Pandora’s Box has a companion piece of sorts, Diary of A Lost Girl, which covers a lot of the same territory, only it makes Brooks more an innocent victim of the world around her.
7. Napoleon (1927)
Abel Gance’s Napoleon is one of the greatest silent epics of all time. Gance was, perhaps, the silent cinema’s most under praised innovators. The sense of motion during Naploeon’s flight from Corsica, the sheer giddy delirium of the snowball fight, or it’s bloody mirror image near the end of the film, were all revolutionary at the time.
Gance was the silent cinema’s Coppola. He thought grandly and pushed cinema forward. He is also the real father of montage editing (just watch La Roue, his previous film from 1924 for proof), inspiring the Russians to take it and make it film language.

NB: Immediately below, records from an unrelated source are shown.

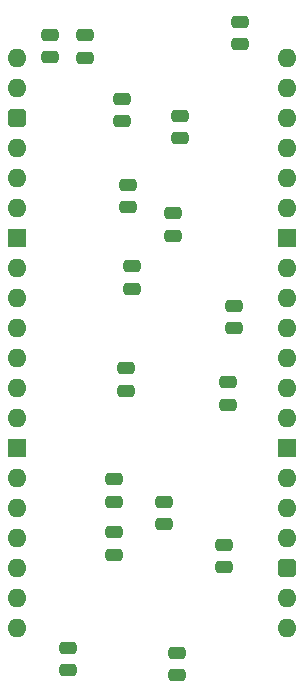
<source format=gbs>
%TF.GenerationSoftware,KiCad,Pcbnew,9.0.4*%
%TF.CreationDate,2025-09-19T11:22:01+02:00*%
%TF.ProjectId,Processor Full Device,50726f63-6573-4736-9f72-2046756c6c20,V0*%
%TF.SameCoordinates,Original*%
%TF.FileFunction,Soldermask,Bot*%
%TF.FilePolarity,Negative*%
%FSLAX46Y46*%
G04 Gerber Fmt 4.6, Leading zero omitted, Abs format (unit mm)*
G04 Created by KiCad (PCBNEW 9.0.4) date 2025-09-19 11:22:01*
%MOMM*%
%LPD*%
G01*
G04 APERTURE LIST*
G04 Aperture macros list*
%AMRoundRect*
0 Rectangle with rounded corners*
0 $1 Rounding radius*
0 $2 $3 $4 $5 $6 $7 $8 $9 X,Y pos of 4 corners*
0 Add a 4 corners polygon primitive as box body*
4,1,4,$2,$3,$4,$5,$6,$7,$8,$9,$2,$3,0*
0 Add four circle primitives for the rounded corners*
1,1,$1+$1,$2,$3*
1,1,$1+$1,$4,$5*
1,1,$1+$1,$6,$7*
1,1,$1+$1,$8,$9*
0 Add four rect primitives between the rounded corners*
20,1,$1+$1,$2,$3,$4,$5,0*
20,1,$1+$1,$4,$5,$6,$7,0*
20,1,$1+$1,$6,$7,$8,$9,0*
20,1,$1+$1,$8,$9,$2,$3,0*%
G04 Aperture macros list end*
%ADD10O,1.600000X1.600000*%
%ADD11R,1.600000X1.600000*%
%ADD12RoundRect,0.400000X-0.400000X-0.400000X0.400000X-0.400000X0.400000X0.400000X-0.400000X0.400000X0*%
%ADD13RoundRect,0.250000X0.475000X-0.250000X0.475000X0.250000X-0.475000X0.250000X-0.475000X-0.250000X0*%
%ADD14RoundRect,0.250000X-0.475000X0.250000X-0.475000X-0.250000X0.475000X-0.250000X0.475000X0.250000X0*%
G04 APERTURE END LIST*
D10*
%TO.C,J1*%
X22860000Y0D03*
X22860000Y-2540000D03*
X22860000Y-5080000D03*
X22860000Y-7620000D03*
X22860000Y-10160000D03*
X22860000Y-12700000D03*
D11*
X22860000Y-15240000D03*
D10*
X22860000Y-17780000D03*
X22860000Y-20320000D03*
X22860000Y-22860000D03*
X22860000Y-25400000D03*
X22860000Y-27940000D03*
X22860000Y-30480000D03*
D11*
X22860000Y-33020000D03*
D10*
X22860000Y-35560000D03*
X22860000Y-38100000D03*
X22860000Y-40640000D03*
D12*
X22860000Y-43180000D03*
D10*
X22860000Y-45720000D03*
X22860000Y-48260000D03*
X0Y-48260000D03*
X0Y-45720000D03*
X0Y-43180000D03*
X0Y-40640000D03*
X0Y-38100000D03*
X0Y-35560000D03*
D11*
X0Y-33020000D03*
D10*
X0Y-30480000D03*
X0Y-27940000D03*
X0Y-25400000D03*
X0Y-22860000D03*
X0Y-20320000D03*
X0Y-17780000D03*
D11*
X0Y-15240000D03*
D10*
X0Y-12700000D03*
X0Y-10160000D03*
X0Y-7620000D03*
D12*
X0Y-5080000D03*
D10*
X0Y-2540000D03*
X0Y0D03*
%TD*%
D13*
%TO.C,C6*%
X12446000Y-37515000D03*
X12446000Y-39415000D03*
%TD*%
D14*
%TO.C,C12*%
X17907000Y-29315001D03*
X17907000Y-27415001D03*
%TD*%
%TO.C,C17*%
X8255000Y-37542000D03*
X8255000Y-35642000D03*
%TD*%
%TO.C,C8*%
X8255000Y-42037000D03*
X8255000Y-40137000D03*
%TD*%
%TO.C,C1*%
X9271000Y-28144000D03*
X9271000Y-26244000D03*
%TD*%
D13*
%TO.C,C9*%
X13843000Y-4850001D03*
X13843000Y-6750001D03*
%TD*%
D14*
%TO.C,C7*%
X8894000Y-5334000D03*
X8894000Y-3434000D03*
%TD*%
%TO.C,C10*%
X2824000Y116000D03*
X2824000Y2016000D03*
%TD*%
%TO.C,C15*%
X17526000Y-43065000D03*
X17526000Y-41165000D03*
%TD*%
D13*
%TO.C,C16*%
X4322000Y-49895000D03*
X4322000Y-51795000D03*
%TD*%
%TO.C,C5*%
X13241999Y-13129001D03*
X13241999Y-15029001D03*
%TD*%
D14*
%TO.C,C4*%
X18431999Y-22834001D03*
X18431999Y-20934001D03*
%TD*%
%TO.C,C3*%
X9783000Y-19508000D03*
X9783000Y-17608000D03*
%TD*%
%TO.C,C11*%
X5745000Y50000D03*
X5745000Y1950000D03*
%TD*%
%TO.C,C14*%
X18923000Y1193000D03*
X18923000Y3093000D03*
%TD*%
D13*
%TO.C,C2*%
X13581000Y-50342000D03*
X13581000Y-52242000D03*
%TD*%
D14*
%TO.C,C13*%
X9402000Y-12618000D03*
X9402000Y-10718000D03*
%TD*%
M02*

</source>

With a new restoration on the way in 2017, Napoleon should garner a whole new audience of twenty first century film goers. Be sure to see this film exhibited in the theatre, for the legendary triptych finale (in which our square screen opens up into three, showing the three colors of the French flag, as well as ALL of Napoleon’s vast army) is truly stunning.
6. Foolish Wives (1922)
Foolish Wives is the only one of Erich Von Stroheim’s masterpieces to survive in its (mostly) complete original form. It’s a slow film, but it shows how Stroheim was pushing the boundaries of accepted behavior on screen. Just marvel at the scene in which he and his female conquest take refuge in a hut after being caught in storm. As she removes her clothes behind him, he lifts his pocket mirror and watches over his shoulder with salacious glee. He is a pervert and proud of it.
Foolish Wives was the first million dollar film. Stroheim built most of Monte Carlo on the Universal back lot, sparing no expense, until he was shut down for over spending.
Much of Foolish Wives plot is common place today – swindlers in gambling halls – but the setting and characters are of an archaic sort. They are a recently deceased class that have become just black and white figures on flickering screens.